Data below:

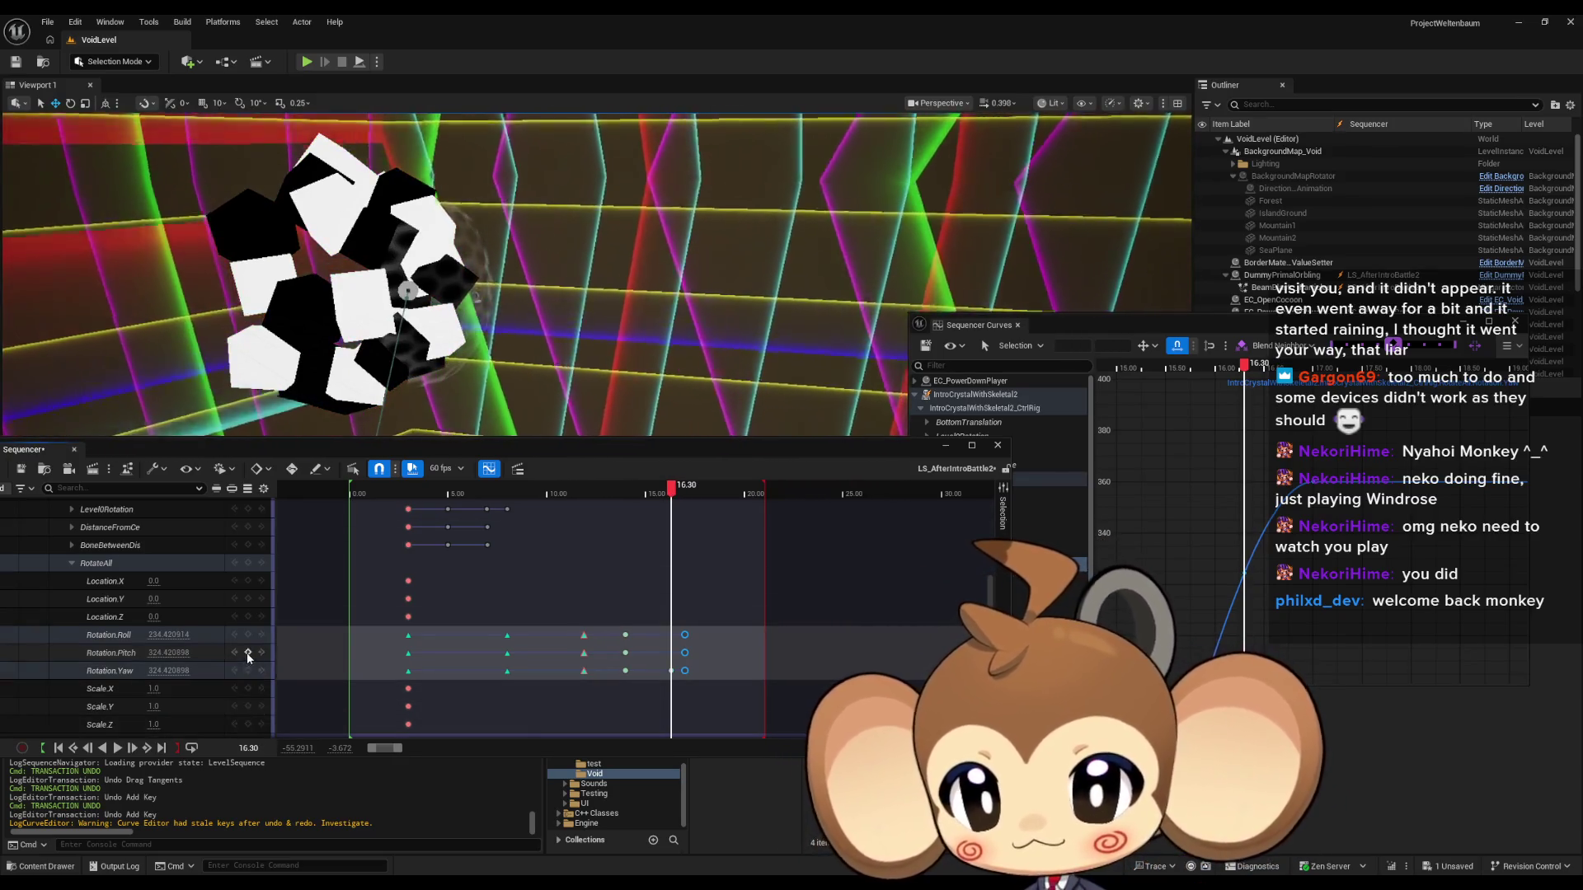
left_click(249, 636)
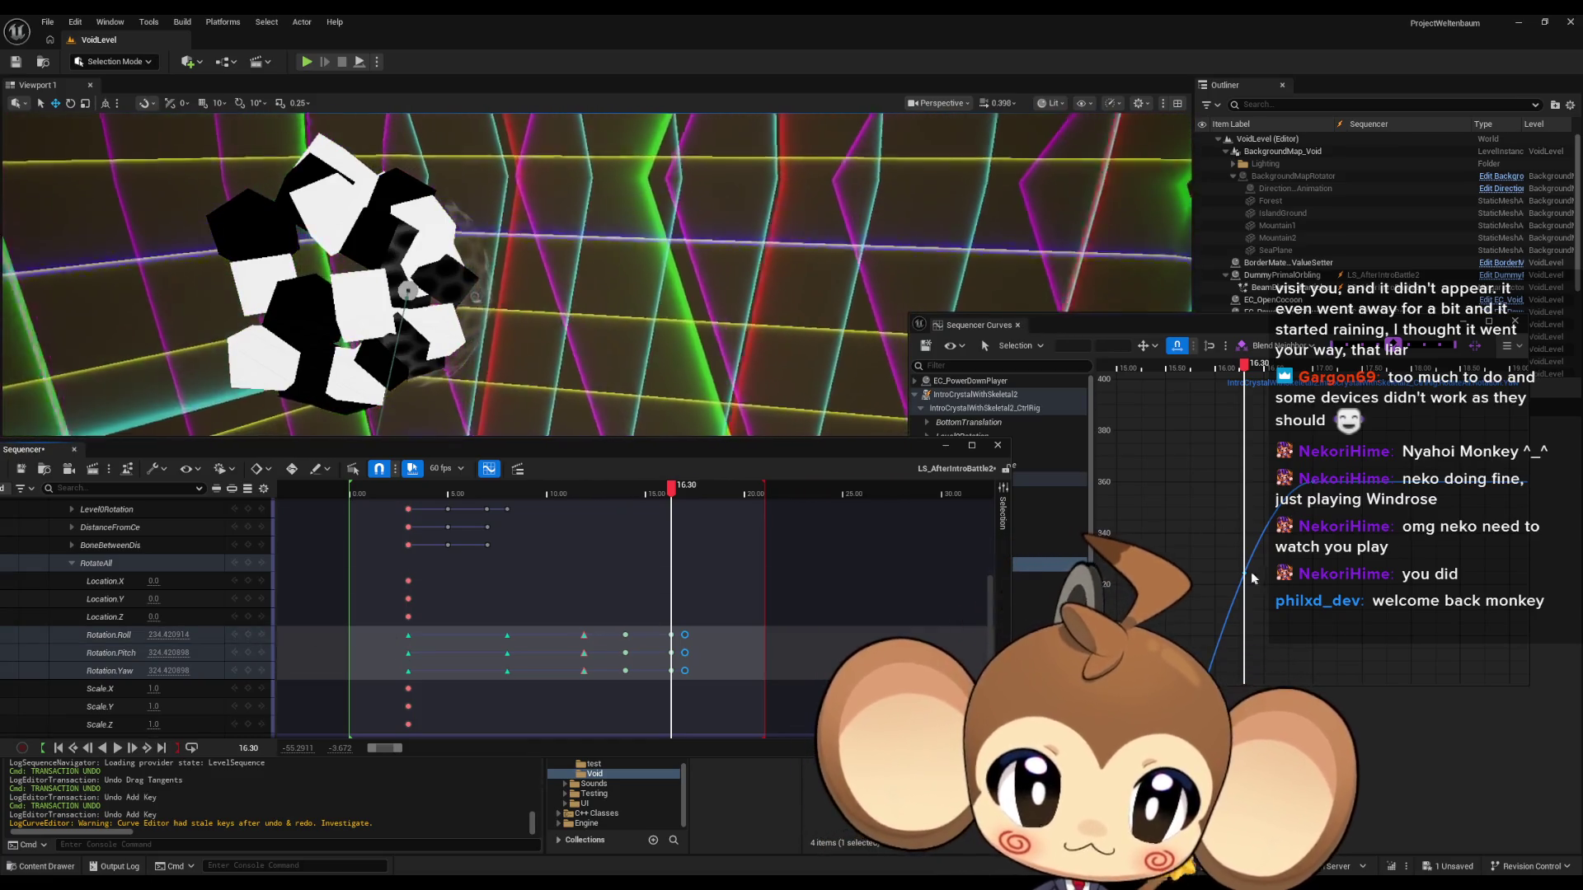
left_click(1245, 573)
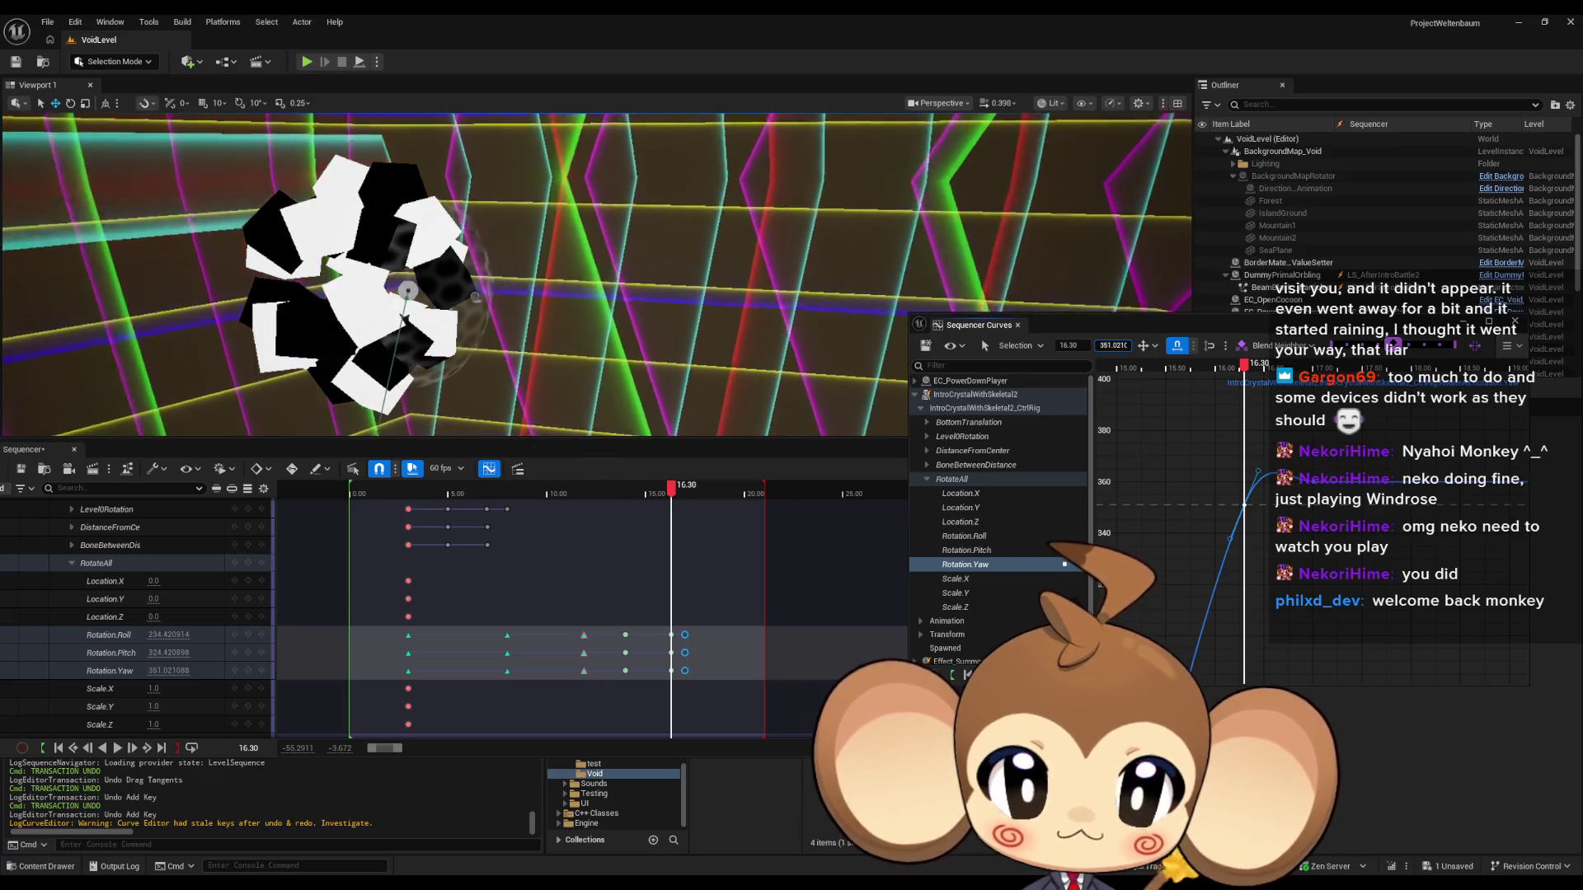
right_click(1247, 510)
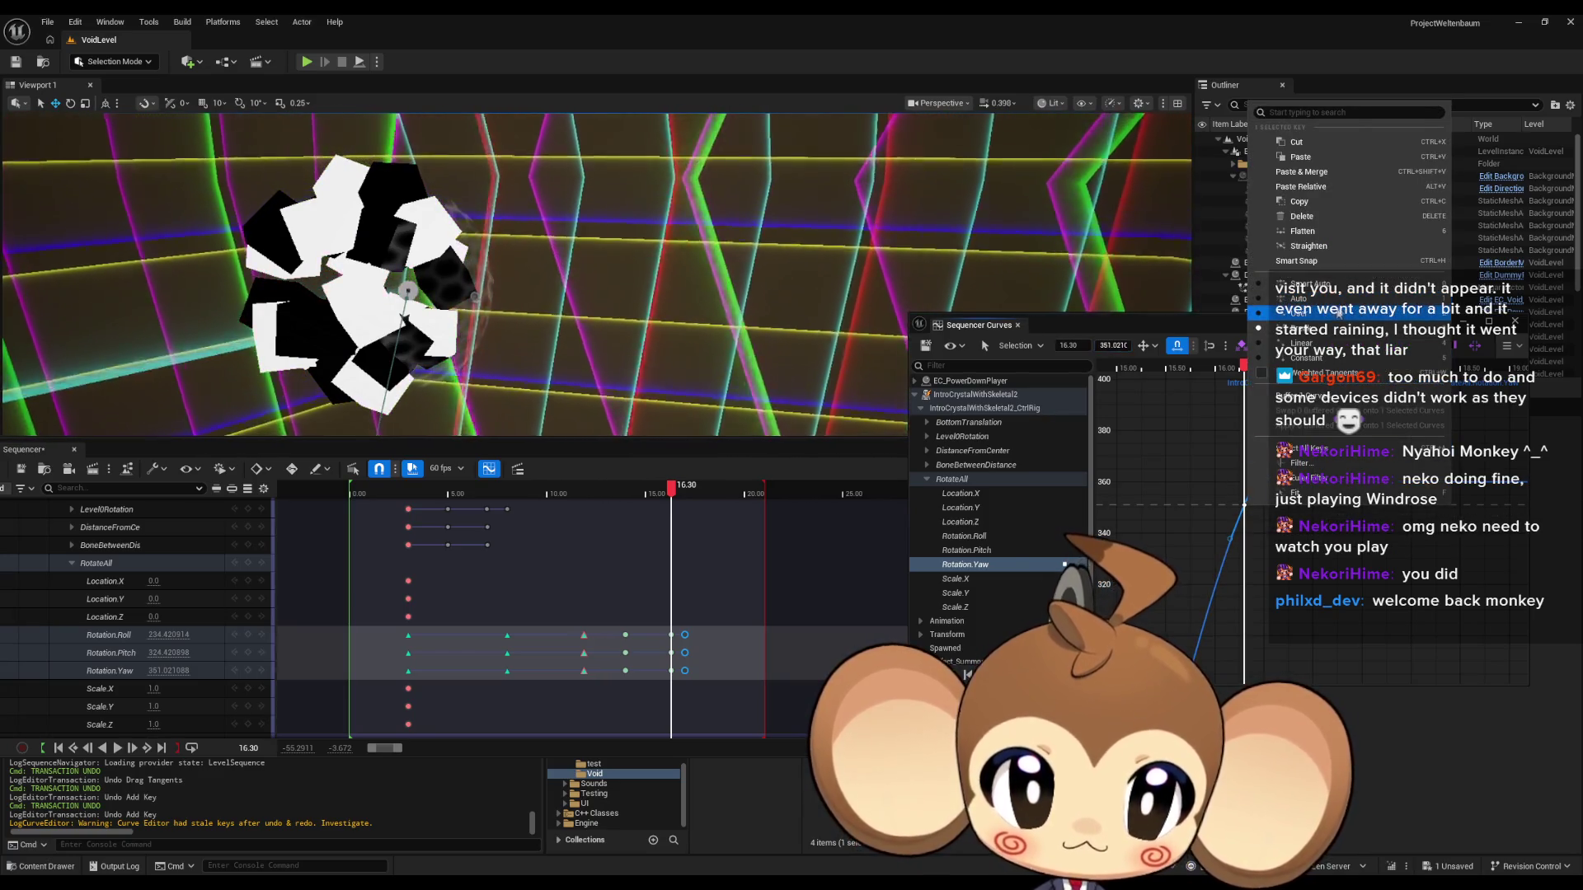
left_click(1327, 300)
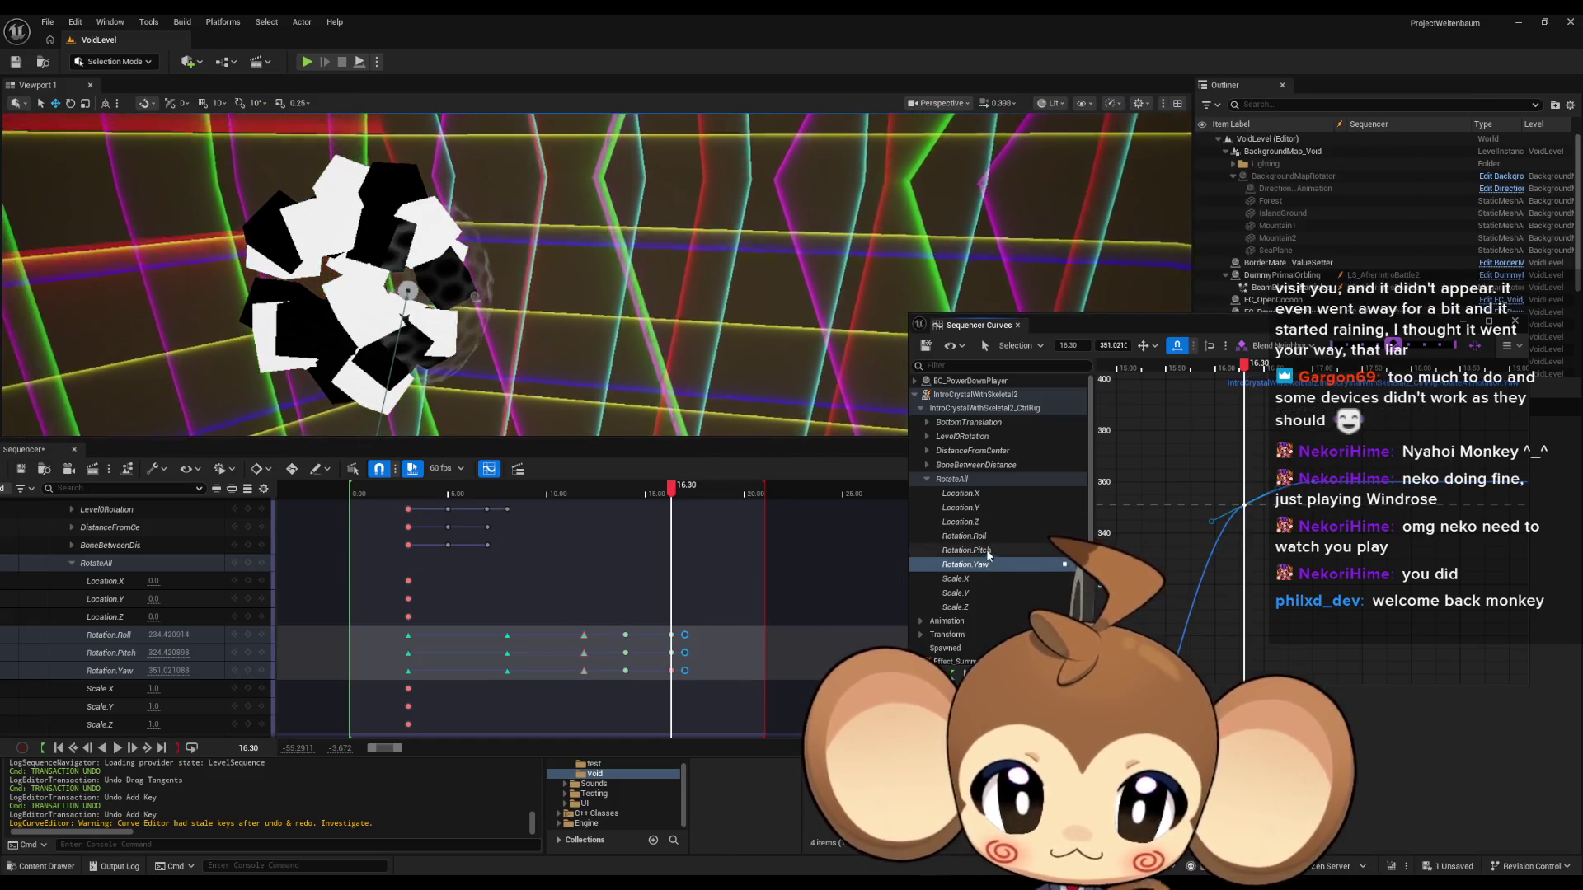
Give the Pitch and Roll keys at 16.30 Auto tangents.
left_click(987, 551)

End of Data.

_Required work_
The entries should be printed again exactly as written, leaving all pictures out.

_Solved problem_
left_click(249, 636)
left_click(1245, 573)
right_click(1247, 510)
left_click(1327, 300)
Give the Pitch and Roll keys at 16.30 Auto tangents.
left_click(987, 551)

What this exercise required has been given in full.